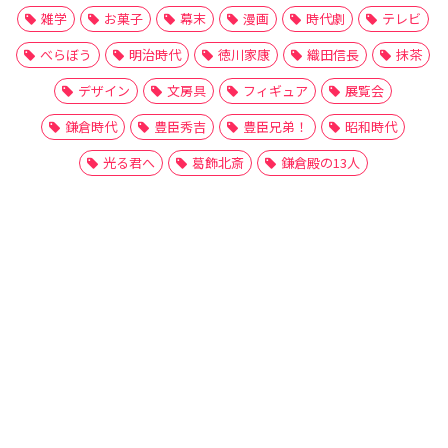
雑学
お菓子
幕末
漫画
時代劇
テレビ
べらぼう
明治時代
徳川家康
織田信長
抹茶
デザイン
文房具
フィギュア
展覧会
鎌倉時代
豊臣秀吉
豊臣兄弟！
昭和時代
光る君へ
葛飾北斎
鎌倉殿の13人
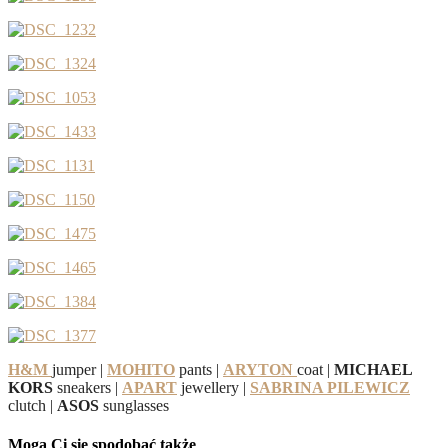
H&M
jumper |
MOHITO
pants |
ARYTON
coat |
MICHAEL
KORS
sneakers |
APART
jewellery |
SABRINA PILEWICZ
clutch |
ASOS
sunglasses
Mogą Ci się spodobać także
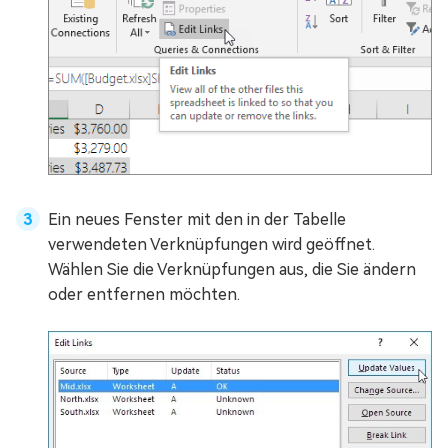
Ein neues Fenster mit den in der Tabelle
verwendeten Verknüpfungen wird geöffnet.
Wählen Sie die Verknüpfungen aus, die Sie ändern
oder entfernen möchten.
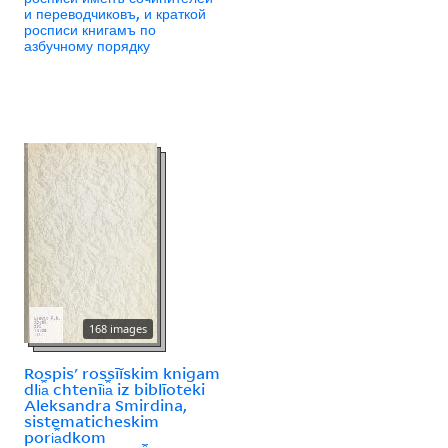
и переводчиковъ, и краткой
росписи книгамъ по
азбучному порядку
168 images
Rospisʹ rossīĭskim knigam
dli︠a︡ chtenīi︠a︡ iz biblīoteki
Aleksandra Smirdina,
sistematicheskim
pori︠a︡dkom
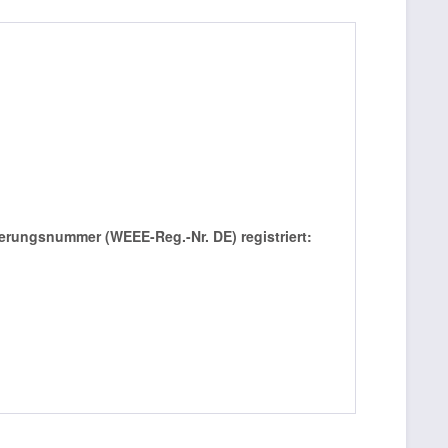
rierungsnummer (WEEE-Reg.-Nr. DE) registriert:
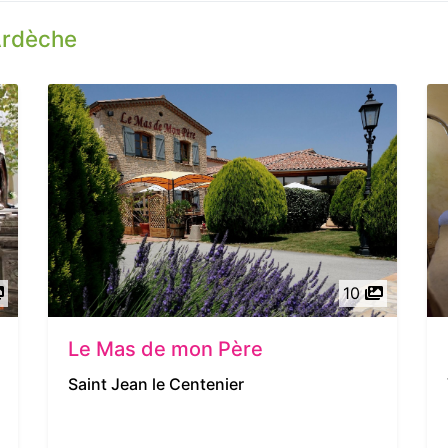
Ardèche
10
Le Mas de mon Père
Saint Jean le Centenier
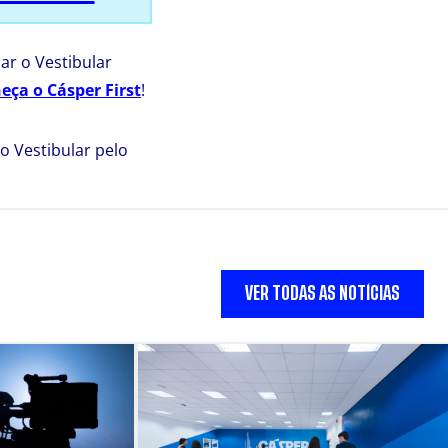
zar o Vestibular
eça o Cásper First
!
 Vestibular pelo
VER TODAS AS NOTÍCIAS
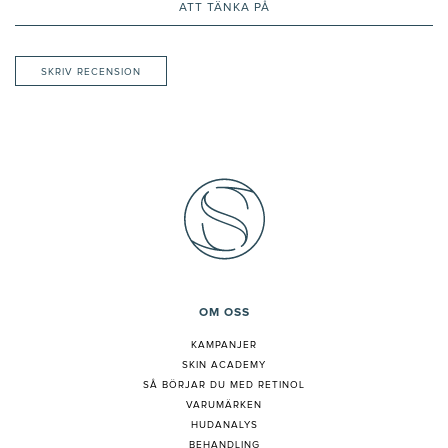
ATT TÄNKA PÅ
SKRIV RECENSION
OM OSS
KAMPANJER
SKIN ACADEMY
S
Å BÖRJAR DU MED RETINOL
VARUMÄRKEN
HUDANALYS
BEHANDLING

※ ※ ※

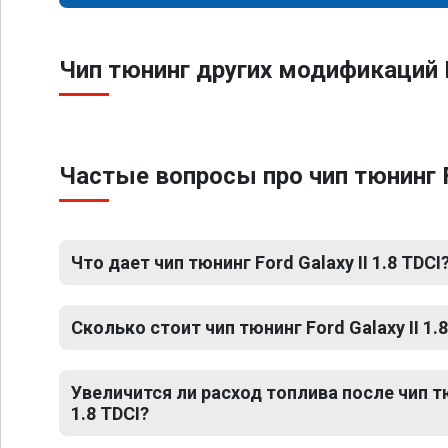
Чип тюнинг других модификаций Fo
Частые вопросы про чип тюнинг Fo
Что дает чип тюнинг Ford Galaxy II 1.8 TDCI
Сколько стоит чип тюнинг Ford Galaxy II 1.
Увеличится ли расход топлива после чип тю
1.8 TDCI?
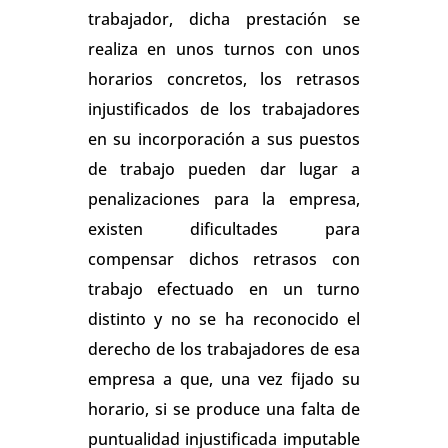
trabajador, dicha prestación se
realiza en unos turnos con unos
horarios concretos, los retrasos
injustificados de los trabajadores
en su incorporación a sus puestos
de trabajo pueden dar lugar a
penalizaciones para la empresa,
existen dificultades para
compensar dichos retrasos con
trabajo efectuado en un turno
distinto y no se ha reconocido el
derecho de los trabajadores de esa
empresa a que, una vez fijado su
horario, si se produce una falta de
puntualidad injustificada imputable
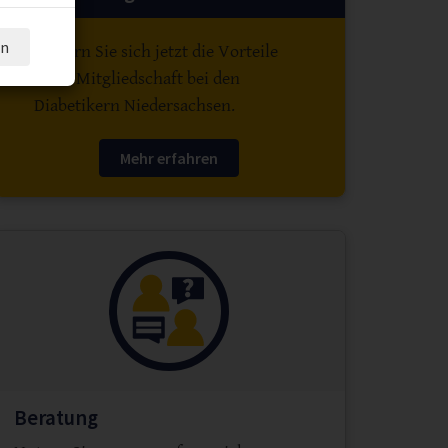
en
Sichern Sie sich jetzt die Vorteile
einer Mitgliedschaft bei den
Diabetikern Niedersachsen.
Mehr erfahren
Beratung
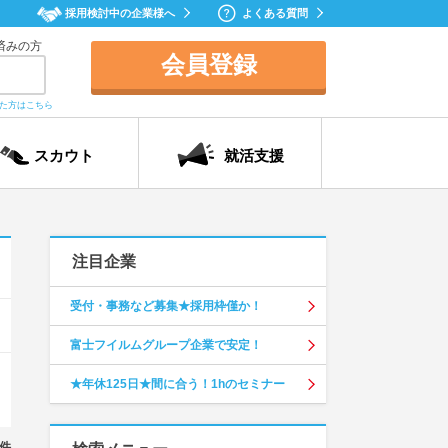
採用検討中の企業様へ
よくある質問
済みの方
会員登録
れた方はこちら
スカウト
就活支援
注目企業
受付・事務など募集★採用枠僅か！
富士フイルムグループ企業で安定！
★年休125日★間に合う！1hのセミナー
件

※ ※ ※

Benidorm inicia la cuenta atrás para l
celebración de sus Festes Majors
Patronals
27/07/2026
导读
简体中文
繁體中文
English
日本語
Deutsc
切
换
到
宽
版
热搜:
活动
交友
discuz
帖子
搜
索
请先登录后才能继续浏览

※ ※ ※

■ **Work to be completed**: Rewrite the records in the stretch from "Benidorm inicia la cuenta atrás para l" through "请先登录后才能继续浏览", changing "Patronals" to "Patronales" and leaving everything else as it is.

■ **Exercise answer**:
Benidorm inicia la cuenta atrás para l
celebración de sus Festes Majors
Patronales
27/07/2026
导读
简体中文
繁體中文
English
日本語
Deutsc
切
换
到
宽
版
热搜:
活动
交友
discuz
帖子
搜
索
请先登录后才能继续浏览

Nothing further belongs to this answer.